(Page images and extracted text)
____

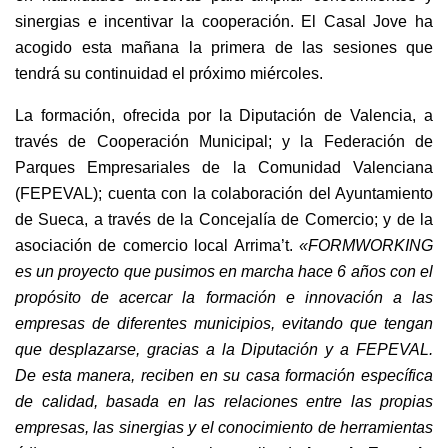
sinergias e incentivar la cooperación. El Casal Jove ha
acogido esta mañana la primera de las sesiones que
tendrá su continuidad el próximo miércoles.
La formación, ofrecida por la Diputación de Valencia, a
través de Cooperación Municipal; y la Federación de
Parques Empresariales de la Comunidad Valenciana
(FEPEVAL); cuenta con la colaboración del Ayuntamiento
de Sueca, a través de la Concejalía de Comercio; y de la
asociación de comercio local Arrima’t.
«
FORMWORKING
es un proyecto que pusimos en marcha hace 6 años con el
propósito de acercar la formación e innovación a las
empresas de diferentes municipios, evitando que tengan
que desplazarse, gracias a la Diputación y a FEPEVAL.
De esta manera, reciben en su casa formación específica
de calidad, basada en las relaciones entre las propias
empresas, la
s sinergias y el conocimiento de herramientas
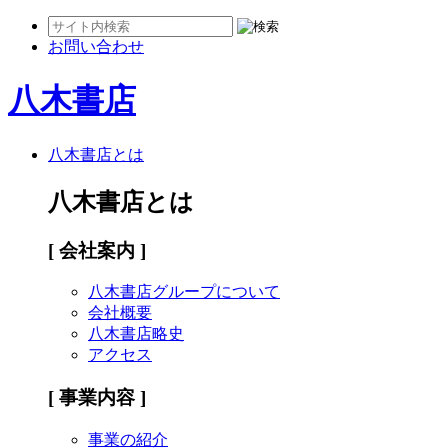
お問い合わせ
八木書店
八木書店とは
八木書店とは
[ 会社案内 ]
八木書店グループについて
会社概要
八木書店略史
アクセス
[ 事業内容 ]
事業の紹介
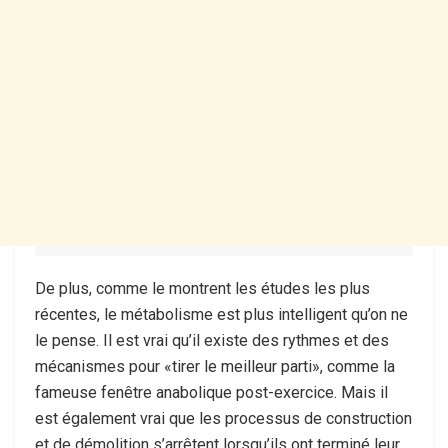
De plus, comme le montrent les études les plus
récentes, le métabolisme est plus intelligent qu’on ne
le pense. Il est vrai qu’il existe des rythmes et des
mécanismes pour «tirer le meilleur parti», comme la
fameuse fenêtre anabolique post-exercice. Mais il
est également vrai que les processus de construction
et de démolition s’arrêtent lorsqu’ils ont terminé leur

____

What you have to do: Print each entry above verbatim, pictures left out.

Solution to this exercise:
sinergias e incentivar la cooperación. El Casal Jove ha
acogido esta mañana la primera de las sesiones que
tendrá su continuidad el próximo miércoles.
La formación, ofrecida por la Diputación de Valencia, a
través de Cooperación Municipal; y la Federación de
Parques Empresariales de la Comunidad Valenciana
(FEPEVAL); cuenta con la colaboración del Ayuntamiento
de Sueca, a través de la Concejalía de Comercio; y de la
asociación de comercio local Arrima’t.
«
FORMWORKING
es un proyecto que pusimos en marcha hace 6 años con el
propósito de acercar la formación e innovación a las
empresas de diferentes municipios, evitando que tengan
que desplazarse, gracias a la Diputación y a FEPEVAL.
De esta manera, reciben en su casa formación específica
de calidad, basada en las relaciones entre las propias
empresas, la
s sinergias y el conocimiento de herramientas
お問い合わせ
八木書店
八木書店とは
八木書店とは
[ 会社案内 ]
八木書店グループについて
会社概要
八木書店略史
アクセス
[ 事業内容 ]
事業の紹介
De plus, comme le montrent les études les plus
récentes, le métabolisme est plus intelligent qu’on ne
le pense. Il est vrai qu’il existe des rythmes et des
mécanismes pour «tirer le meilleur parti», comme la
fameuse fenêtre anabolique post-exercice. Mais il
est également vrai que les processus de construction
et de démolition s’arrêtent lorsqu’ils ont terminé leur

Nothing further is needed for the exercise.